(Collection entries)
━━━━━━

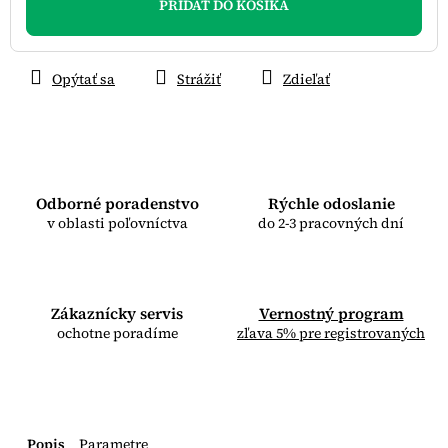
PRIDAŤ DO KOŠÍKA
Opýtať sa
Strážiť
Zdieľať
Odborné poradenstvo
Rýchle odoslanie
v oblasti poľovníctva
do 2-3 pracovných dní
Zákaznícky servis
Vernostný program
ochotne poradíme
zľava 5% pre registrovaných
Popis
Parametre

━━━━━━

▶ **TASK DETAILS**: Give an exact copy of every line from the one holding "Rýchle odoslanie" through the end of the records, both included, and no other lines.

▶ **ANSWER AREA**:
Rýchle odoslanie
v oblasti poľovníctva
do 2-3 pracovných dní
Zákaznícky servis
Vernostný program
ochotne poradíme
zľava 5% pre registrovaných
Popis
Parametre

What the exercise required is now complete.